#### [Given material]
--------------------

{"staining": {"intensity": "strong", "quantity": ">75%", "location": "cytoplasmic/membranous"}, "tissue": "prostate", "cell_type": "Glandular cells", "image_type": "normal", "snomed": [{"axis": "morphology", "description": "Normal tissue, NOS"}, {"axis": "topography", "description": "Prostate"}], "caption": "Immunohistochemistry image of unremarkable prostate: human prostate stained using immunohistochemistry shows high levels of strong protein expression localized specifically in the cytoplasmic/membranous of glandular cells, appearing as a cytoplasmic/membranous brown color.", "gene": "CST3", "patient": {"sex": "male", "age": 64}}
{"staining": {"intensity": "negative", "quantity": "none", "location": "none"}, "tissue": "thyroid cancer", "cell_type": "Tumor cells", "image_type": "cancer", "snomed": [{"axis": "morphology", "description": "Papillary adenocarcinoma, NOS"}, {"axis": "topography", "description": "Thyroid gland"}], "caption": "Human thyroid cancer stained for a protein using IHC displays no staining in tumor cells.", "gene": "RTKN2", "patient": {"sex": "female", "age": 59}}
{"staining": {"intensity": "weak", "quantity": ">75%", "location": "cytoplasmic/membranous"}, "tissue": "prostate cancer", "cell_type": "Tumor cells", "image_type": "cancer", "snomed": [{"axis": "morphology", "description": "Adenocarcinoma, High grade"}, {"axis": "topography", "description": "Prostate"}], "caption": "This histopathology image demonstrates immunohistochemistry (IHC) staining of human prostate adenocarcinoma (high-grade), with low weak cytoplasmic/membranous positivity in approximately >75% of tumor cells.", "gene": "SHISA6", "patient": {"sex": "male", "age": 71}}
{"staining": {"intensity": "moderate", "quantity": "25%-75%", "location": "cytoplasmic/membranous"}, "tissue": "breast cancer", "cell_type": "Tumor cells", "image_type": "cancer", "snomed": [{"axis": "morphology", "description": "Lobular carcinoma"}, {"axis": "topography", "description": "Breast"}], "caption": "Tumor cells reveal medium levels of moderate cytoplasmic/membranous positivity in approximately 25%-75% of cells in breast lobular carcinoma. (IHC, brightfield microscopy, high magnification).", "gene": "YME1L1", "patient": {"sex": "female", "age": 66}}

--------------------

#### [Work instruction]
In this exercise, copy only the lines from the opening line of the material through the line where "histopathology image demonstrates" appears.

#### [Answer box]
{"staining": {"intensity": "strong", "quantity": ">75%", "location": "cytoplasmic/membranous"}, "tissue": "prostate", "cell_type": "Glandular cells", "image_type": "normal", "snomed": [{"axis": "morphology", "description": "Normal tissue, NOS"}, {"axis": "topography", "description": "Prostate"}], "caption": "Immunohistochemistry image of unremarkable prostate: human prostate stained using immunohistochemistry shows high levels of strong protein expression localized specifically in the cytoplasmic/membranous of glandular cells, appearing as a cytoplasmic/membranous brown color.", "gene": "CST3", "patient": {"sex": "male", "age": 64}}
{"staining": {"intensity": "negative", "quantity": "none", "location": "none"}, "tissue": "thyroid cancer", "cell_type": "Tumor cells", "image_type": "cancer", "snomed": [{"axis": "morphology", "description": "Papillary adenocarcinoma, NOS"}, {"axis": "topography", "description": "Thyroid gland"}], "caption": "Human thyroid cancer stained for a protein using IHC displays no staining in tumor cells.", "gene": "RTKN2", "patient": {"sex": "female", "age": 59}}
{"staining": {"intensity": "weak", "quantity": ">75%", "location": "cytoplasmic/membranous"}, "tissue": "prostate cancer", "cell_type": "Tumor cells", "image_type": "cancer", "snomed": [{"axis": "morphology", "description": "Adenocarcinoma, High grade"}, {"axis": "topography", "description": "Prostate"}], "caption": "This histopathology image demonstrates immunohistochemistry (IHC) staining of human prostate adenocarcinoma (high-grade), with low weak cytoplasmic/membranous positivity in approximately >75% of tumor cells.", "gene": "SHISA6", "patient": {"sex": "male", "age": 71}}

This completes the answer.